La campagna elettorale è stata una delle più infiammate degli ultimi anni, fatta di scandali, parole fuori posto e rovinose mail rese pubbliche, ma stanotte, dopo una lotta senza esclusione di colpi, si è finalmente trovato un vincitore: Donald Trump è il 45esimo presidente degli Stati Uniti d’America.
È stato acclamato alle sette di stamani (ora italiana) dopo la vittoria in quasi tutti gli Swing States come la Florida, la Carolina del Nord, il Nevada e l’Ohio, che dal 1896 ha sempre votato per il futuro presidente. Lo scarto che lo ha separato dalla sua principale avversaria Hillary Clinton è stato ad ampio margine: 276 grandi elettori repubblicani su 218 democratici, ma i suoi contendenti erano anche Gary Johnson (Partito Libertario), Jill Stein (Verdi) e Evan McMullin (indipendente).
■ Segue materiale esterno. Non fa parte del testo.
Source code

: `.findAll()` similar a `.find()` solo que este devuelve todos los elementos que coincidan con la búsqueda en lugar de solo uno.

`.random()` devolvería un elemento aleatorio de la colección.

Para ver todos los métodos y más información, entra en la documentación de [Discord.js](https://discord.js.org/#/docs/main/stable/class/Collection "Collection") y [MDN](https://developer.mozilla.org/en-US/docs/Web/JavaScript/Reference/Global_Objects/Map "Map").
President Trump, acclamato nelle prime ore di oggi, ha subito deciso di organizzare una conferenza stampa, in cui ha dichiarato, calando immediatamente la maschera di demonizzazione dei confronti della candidata democratica: «Ho appena ricevuto la chiamata del segretario Hillary Clinton, che si è congratulato con noi per la vittoria. Ha lavorato duramente per questo paese in passato, e per questo la ringrazio, ma ora è il momento di andare avanti. Ora è il momento di riunirci: democratici, repubblicani e indipendenti, insieme per il rinnovamento del sogno americano. Nessuno sarà più dimenticato».
Toni, questi, che sembrano quasi non appartenergli, vista la sua feroce campagna di dissenso e distacco forte dall’operato dell’establishment targato Obama: il repubblicano ha infatti dichiarato di volere costruire un muro tra Usa e Messico, mettendo fine all’immigrazione incontrollata in un paese nato grazie alle prime migrazioni (dall’Inghilterra e dall’Europa, ma non per questo meno disperate) di reietti della religione e della società.
L’idea di Trump sulla revisione fiscale del paese consiste in parecchi tagli alla tassazione: egli intende far scendere al 33% la massima pressione per le persone fisiche e al 15% quella per le persone giuridiche, soprattutto per ingraziarsi i grandi contribuenti e i grandi finanziatori, ma occorrerà controllare se, dopo la grave crisi finanziaria e automobilistica di qualche anno fa, queste misure potranno essere attutate nel breve e lungo periodo.
Trump, inoltre, è propenso all’isolazionismo americano, un comportamento tipicamente caratterizzato dall’utilizzo di armi nucleari per combattere contro i nemici del Paese, come ha spesso dichiarato in campagna elettorale. Il vero isolazionismo, tuttavia, dovrebbe prevedere il ritiro delle truppe statunitensi da ogni missione militare in corso e una controllata distanza degli Stati Uniti da ogni altra questione mondiale che non li coinvolga direttamente.
L’economia promossa dal nuovo Presidente, come ci si poteva aspettare, risulta essere piuttosto liberalista, con poche ingerenze da parte dello Stato Centrale sulle attività dei cittadini americani, i quali, a loro volta, non dovrebbero richiedere più fondi statali per la sanità e i servizi sociali.
L’America di Trump non si struttura così come un’alma mater in grado di far fronte ai bisogni di ognuno, tanto da far sì che qualsiasi individuo, partendo dal nulla, possa arrivare a “far tornare l’America grande”, bensì come uno stato individualista dove vige, al di sopra di tutto, la logica del migliore, o del più forte.
Molti commentatori hanno definito il risultato delle votazioni come un’apologia del popolo americano, tornato indietro dall’innovativa decisione di eleggere un nero alla Presidenza e scegliendo, come da tradizione, un bianco, ricco, anglo sassone e protestante. Ma mentre soltanto oggi il neoeletto Mr. President ha finalmente fatto un appello all’unità nazionale, la scorsa notte Barack Obama, ancora ufficialmente in carica fino al prossimo 20 gennaio, ha deciso di commentare così la fine della campagna: «Ricordate: non importa che cosa accadrà, il sole domattina sorgerà e l’America sarà ancora il più grande Paese al mondo. Mentre abbiamo certamente visto qualcosa di nuovo, ciò che non è nuovo è che la nostra democrazia è sempre stata turbolenta e aspra. Siamo passati per elezioni dure e divisive in passato e ne siamo sempre usciti più forti». Risulta chiaro quindi che, in questo caso, per chi ha utilizzato la divisione come arma vincente sarà molto difficile ricompattare un Paese sempre più sgretolato dalle differenze sociali, perché per farlo non servirà solo dialettica e qualche slogan.